INFORMATION Start Marker

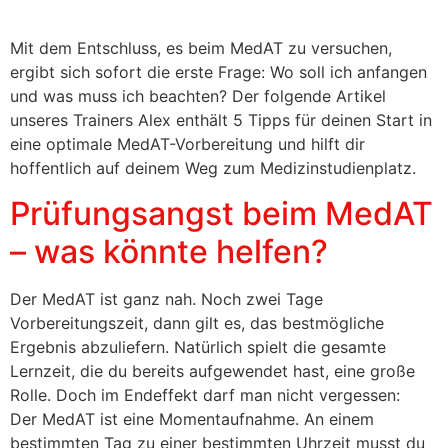
Mit dem Entschluss, es beim MedAT zu versuchen,
ergibt sich sofort die erste Frage: Wo soll ich anfangen
und was muss ich beachten? Der folgende Artikel
unseres Trainers Alex enthält 5 Tipps für deinen Start in
eine optimale MedAT-Vorbereitung und hilft dir
hoffentlich auf deinem Weg zum Medizinstudienplatz.
Prüfungsangst beim MedAT
– was könnte helfen?
Der MedAT ist ganz nah. Noch zwei Tage
Vorbereitungszeit, dann gilt es, das bestmögliche
Ergebnis abzuliefern. Natürlich spielt die gesamte
Lernzeit, die du bereits aufgewendet hast, eine große
Rolle. Doch im Endeffekt darf man nicht vergessen:
Der MedAT ist eine Momentaufnahme. An einem
bestimmten Tag zu einer bestimmten Uhrzeit musst du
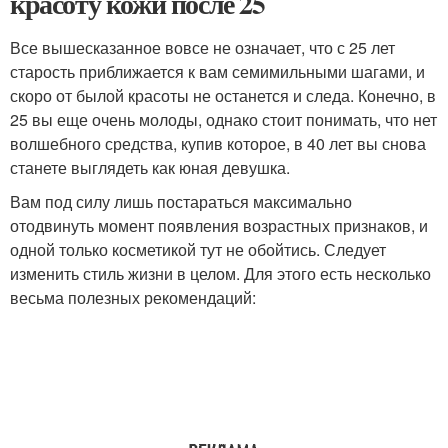
красоту кожи после 25
Все вышесказанное вовсе не означает, что с 25 лет
старость приближается к вам семимильными шагами, и
скоро от былой красоты не останется и следа. Конечно, в
25 вы еще очень молоды, однако стоит понимать, что нет
волшебного средства, купив которое, в 40 лет вы снова
станете выглядеть как юная девушка.
Вам под силу лишь постараться максимально
отодвинуть момент появления возрастных признаков, и
одной только косметикой тут не обойтись. Следует
изменить стиль жизни в целом. Для этого есть несколько
весьма полезных рекомендаций:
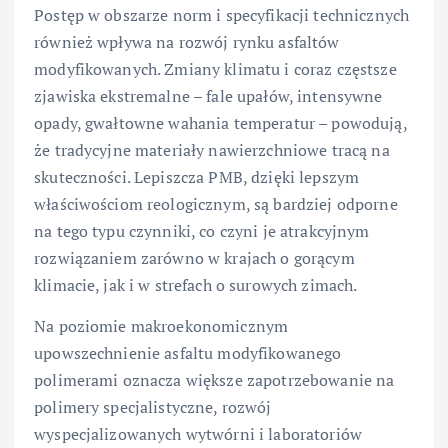
Postęp w obszarze norm i specyfikacji technicznych
również wpływa na rozwój rynku asfaltów
modyfikowanych. Zmiany klimatu i coraz częstsze
zjawiska ekstremalne – fale upałów, intensywne
opady, gwałtowne wahania temperatur – powodują,
że tradycyjne materiały nawierzchniowe tracą na
skuteczności. Lepiszcza PMB, dzięki lepszym
właściwościom reologicznym, są bardziej odporne
na tego typu czynniki, co czyni je atrakcyjnym
rozwiązaniem zarówno w krajach o gorącym
klimacie, jak i w strefach o surowych zimach.
Na poziomie makroekonomicznym
upowszechnienie asfaltu modyfikowanego
polimerami oznacza większe zapotrzebowanie na
polimery specjalistyczne, rozwój
wyspecjalizowanych wytwórni i laboratoriów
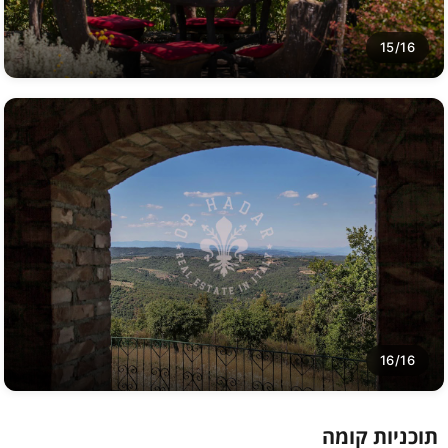
15/16
16/16
תוכניות קומה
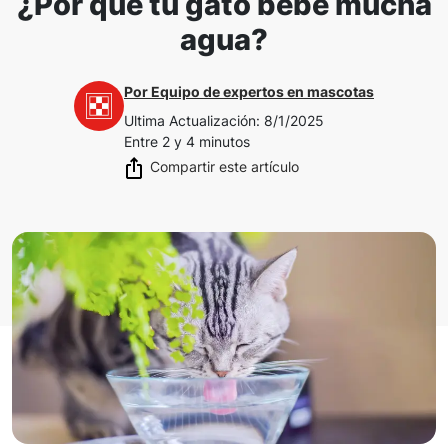
¿Por qué tu gato bebe mucha
agua?
Por
Equipo de expertos en mascotas
Ultima Actualización
:
8/1/2025
Entre 2 y 4 minutos
Compartir este artículo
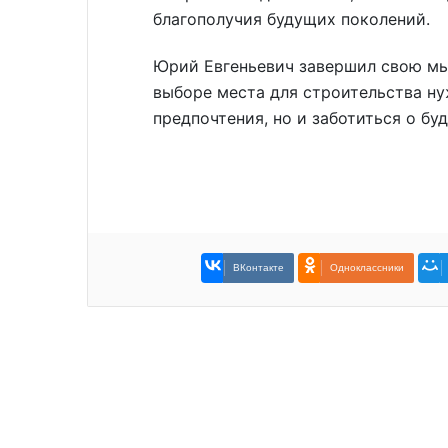
благополучия будущих поколений.
Юрий Евгеньевич завершил свою мы
выборе места для строительства ну
предпочтения, но и заботиться о б
ВКонтакте
Одноклассники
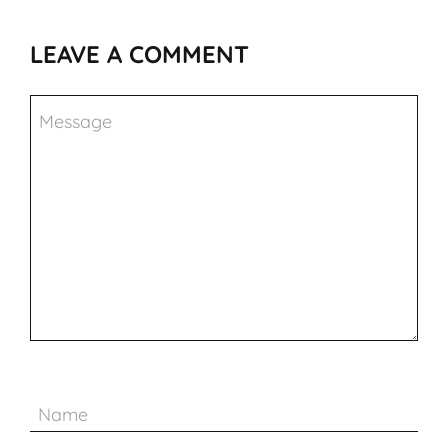
LEAVE A COMMENT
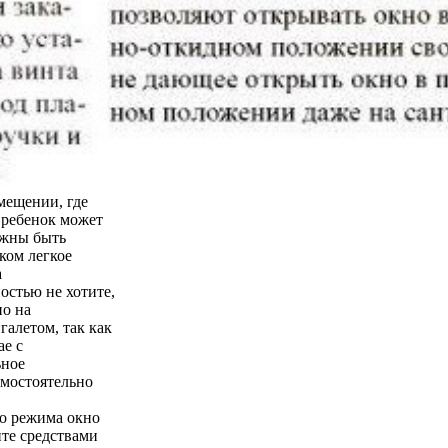
мещении, где
о ребенок может
лжны быть
ком легкое
а
остью не хотите,
но на
галетом, так как
ае с
ьное
амостоятельно
го режима окно
йте средствами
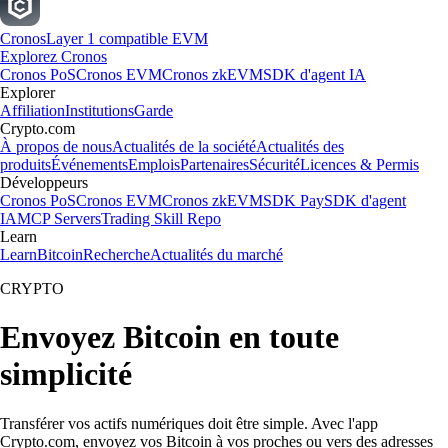
Cronos
Layer 1 compatible EVM
Explorez Cronos
Cronos PoS
Cronos EVM
Cronos zkEVM
SDK d'agent IA
Explorer
Affiliation
Institutions
Garde
Crypto.com
À propos de nous
Actualités de la société
Actualités des
produits
Événements
Emplois
Partenaires
Sécurité
Licences & Permis
Développeurs
Cronos PoS
Cronos EVM
Cronos zkEVM
SDK Pay
SDK d'agent
IA
MCP Servers
Trading Skill Repo
Learn
Learn
Bitcoin
Recherche
Actualités du marché
CRYPTO
Envoyez Bitcoin en toute
simplicité
Transférer vos actifs numériques doit être simple. Avec l'app
Crypto.com, envoyez vos Bitcoin à vos proches ou vers des adresses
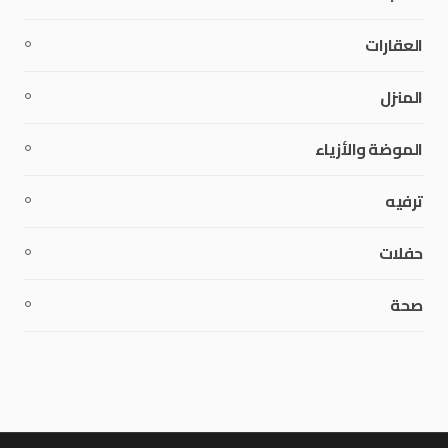
العقارات
المنزل
الموضة والأزياء
ترفيه
حفلات
صحة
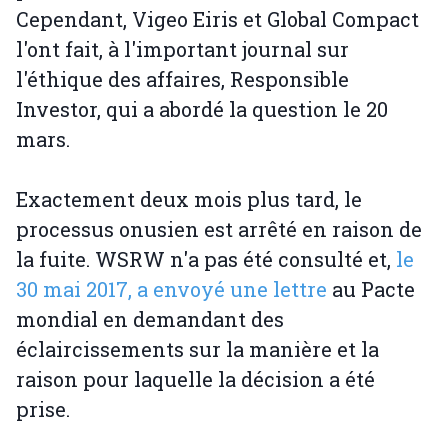
Cependant, Vigeo Eiris et Global Compact
l'ont fait, à l'important journal sur
l'éthique des affaires, Responsible
Investor, qui a abordé la question le 20
mars.
Exactement deux mois plus tard, le
processus onusien est arrêté en raison de
la fuite. WSRW n'a pas été consulté et,
le
30 mai 2017, a envoyé une lettre
au Pacte
mondial en demandant des
éclaircissements sur la manière et la
raison pour laquelle la décision a été
prise.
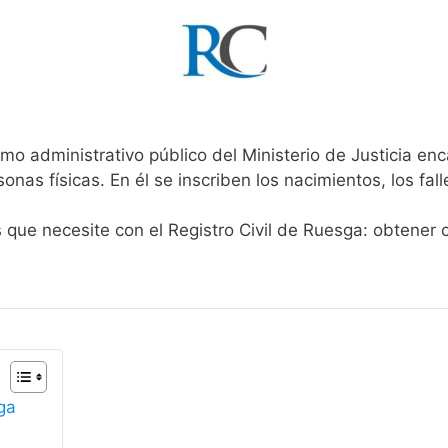
mo administrativo público del Ministerio de Justicia e
rsonas físicas. En él se inscriben los nacimientos, los fa
s que necesite con el Registro Civil de Ruesga: obtener 
sga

INFORMATION End Marker

**WORK ORDER:** Quote every line of text in the listing above verbatim, omitting the pictures.

**ANSWER TO THE PROBLEM:**
Mit dem Entschluss, es beim MedAT zu versuchen,
ergibt sich sofort die erste Frage: Wo soll ich anfangen
und was muss ich beachten? Der folgende Artikel
unseres Trainers Alex enthält 5 Tipps für deinen Start in
eine optimale MedAT-Vorbereitung und hilft dir
hoffentlich auf deinem Weg zum Medizinstudienplatz.
Prüfungsangst beim MedAT
– was könnte helfen?
Der MedAT ist ganz nah. Noch zwei Tage
Vorbereitungszeit, dann gilt es, das bestmögliche
Ergebnis abzuliefern. Natürlich spielt die gesamte
Lernzeit, die du bereits aufgewendet hast, eine große
Rolle. Doch im Endeffekt darf man nicht vergessen:
Der MedAT ist eine Momentaufnahme. An einem
bestimmten Tag zu einer bestimmten Uhrzeit musst du
красоту кожи после 25
Все вышесказанное вовсе не означает, что с 25 лет
старость приближается к вам семимильными шагами, и
скоро от былой красоты не останется и следа. Конечно, в
25 вы еще очень молоды, однако стоит понимать, что нет
волшебного средства, купив которое, в 40 лет вы снова
станете выглядеть как юная девушка.
Вам под силу лишь постараться максимально
отодвинуть момент появления возрастных признаков, и
одной только косметикой тут не обойтись. Следует
изменить стиль жизни в целом. Для этого есть несколько
весьма полезных рекомендаций:
Postęp w obszarze norm i specyfikacji technicznych
również wpływa na rozwój rynku asfaltów
modyfikowanych. Zmiany klimatu i coraz częstsze
zjawiska ekstremalne – fale upałów, intensywne
opady, gwałtowne wahania temperatur – powodują,
że tradycyjne materiały nawierzchniowe tracą na
skuteczności. Lepiszcza PMB, dzięki lepszym
właściwościom reologicznym, są bardziej odporne
na tego typu czynniki, co czyni je atrakcyjnym
rozwiązaniem zarówno w krajach o gorącym
klimacie, jak i w strefach o surowych zimach.
Na poziomie makroekonomicznym
upowszechnienie asfaltu modyfikowanego
polimerami oznacza większe zapotrzebowanie na
polimery specjalistyczne, rozwój
wyspecjalizowanych wytwórni i laboratoriów
15/16
16/16
תוכניות קומה
¿Por qué tu gato bebe mucha
agua?
Por
Equipo de expertos en mascotas
Ultima Actualización
:
8/1/2025
Entre 2 y 4 minutos
Compartir este artículo
благополучия будущих поколений.
Юрий Евгеньевич завершил свою мы
выборе места для строительства ну
предпочтения, но и заботиться о б
ВКонтакте
Одноклассники
LEAVE A COMMENT
мещении, где
о ребенок может
лжны быть
ком легкое
а
остью не хотите,
но на
галетом, так как
ае с
ьное
амостоятельно
го режима окно
йте средствами
Cronos
Layer 1 compatible EVM
Explorez Cronos
Cronos PoS
Cronos EVM
Cronos zkEVM
SDK d'agent IA
Explorer
Affiliation
Institutions
Garde
Crypto.com
À propos de nous
Actualités de la société
Actualités des
produits
Événements
Emplois
Partenaires
Sécurité
Licences & Permis
Développeurs
Cronos PoS
Cronos EVM
Cronos zkEVM
SDK Pay
SDK d'agent
IA
MCP Servers
Trading Skill Repo
Learn
Learn
Bitcoin
Recherche
Actualités du marché
CRYPTO
Envoyez Bitcoin en toute
simplicité
Transférer vos actifs numériques doit être simple. Avec l'app
Crypto.com, envoyez vos Bitcoin à vos proches ou vers des adresses
العقارات
المنزل
الموضة والأزياء
ترفيه
حفلات
صحة
Cependant, Vigeo Eiris et Global Compact
l'ont fait, à l'important journal sur
l'éthique des affaires, Responsible
Investor, qui a abordé la question le 20
mars.
Exactement deux mois plus tard, le
processus onusien est arrêté en raison de
la fuite. WSRW n'a pas été consulté et,
le
30 mai 2017, a envoyé une lettre
au Pacte
mondial en demandant des
éclaircissements sur la manière et la
raison pour laquelle la décision a été
prise.
mo administrativo público del Ministerio de Justicia e
rsonas físicas. En él se inscriben los nacimientos, los fa
s que necesite con el Registro Civil de Ruesga: obtener 
sga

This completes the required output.